Une articulation entre performance, sécurité et disponibilité

La sauvegarde participe directement à trois enjeux majeurs des systèmes d’information : la performance, la sécurité et la disponibilité. Une stratégie adaptée permet de réduire les temps d’interruption en cas d’incident, de limiter l’impact opérationnel et de préserver l’intégrité des données. Elle soutient également les démarches d’audit et de gouvernance en apportant des preuves tangibles des dispositifs mis en place. Dans un environnement où la donnée est un actif stratégique, sa protection conditionne la continité des activités et la confiance des parties prenantes.

Une gouvernance à structurer dans la durée

La Journée mondiale de la sauvegarde ne doit pas être perçue comme un simple rappel ponctuel. Elle constitue un point d’étape utile pour interroger la maturité réelle des dispositifs en place et leur adéquation avec les risques actuels. Structurer une gouvernance de la sauvegarde suppose d’inscrire le sujet dans le temps long. Cartographier les données critiques, identifier les systèmes prioritaires, formaliser des politiques claires (fréquence, périmètre, durée de conservation), tester régulièrement les procédures de restauration et documenter les responsabilités sont des étapes essentielles pour répondre aux exigences actuelles.

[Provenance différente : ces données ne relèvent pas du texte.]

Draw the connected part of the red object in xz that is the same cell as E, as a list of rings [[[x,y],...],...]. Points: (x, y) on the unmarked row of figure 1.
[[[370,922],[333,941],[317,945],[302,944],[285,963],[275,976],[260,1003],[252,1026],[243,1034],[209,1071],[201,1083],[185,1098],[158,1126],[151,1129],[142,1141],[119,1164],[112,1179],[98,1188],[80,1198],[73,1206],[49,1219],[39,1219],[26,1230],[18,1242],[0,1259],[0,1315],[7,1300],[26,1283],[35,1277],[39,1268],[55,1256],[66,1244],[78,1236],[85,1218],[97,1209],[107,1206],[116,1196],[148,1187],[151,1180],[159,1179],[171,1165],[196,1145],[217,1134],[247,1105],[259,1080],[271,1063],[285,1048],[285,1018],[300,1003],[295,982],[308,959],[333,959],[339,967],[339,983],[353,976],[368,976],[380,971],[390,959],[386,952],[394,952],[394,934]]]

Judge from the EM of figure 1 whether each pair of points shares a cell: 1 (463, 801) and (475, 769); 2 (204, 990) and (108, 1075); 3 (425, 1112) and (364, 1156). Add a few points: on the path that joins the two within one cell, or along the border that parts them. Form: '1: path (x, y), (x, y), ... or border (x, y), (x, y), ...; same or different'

Cette démarche implique également un alignement entre les équipes IT, les responsables sécurité et la direction. La sauvegarde ne peut être efficace que si elle est pilotée, suivie et réévaluée régulièrement, au même titre que les autres dispositifs de gestion des risques.

La sauvegarde n’est plus un simple sujet technique. Elle est devenue un indicateur de maturité et de responsabilité. À l’ère du cloud et de NIS2 et DORA, structurer une stratégie de sauvegarde robuste, testée et documentée relève pleinement de la gouvernance.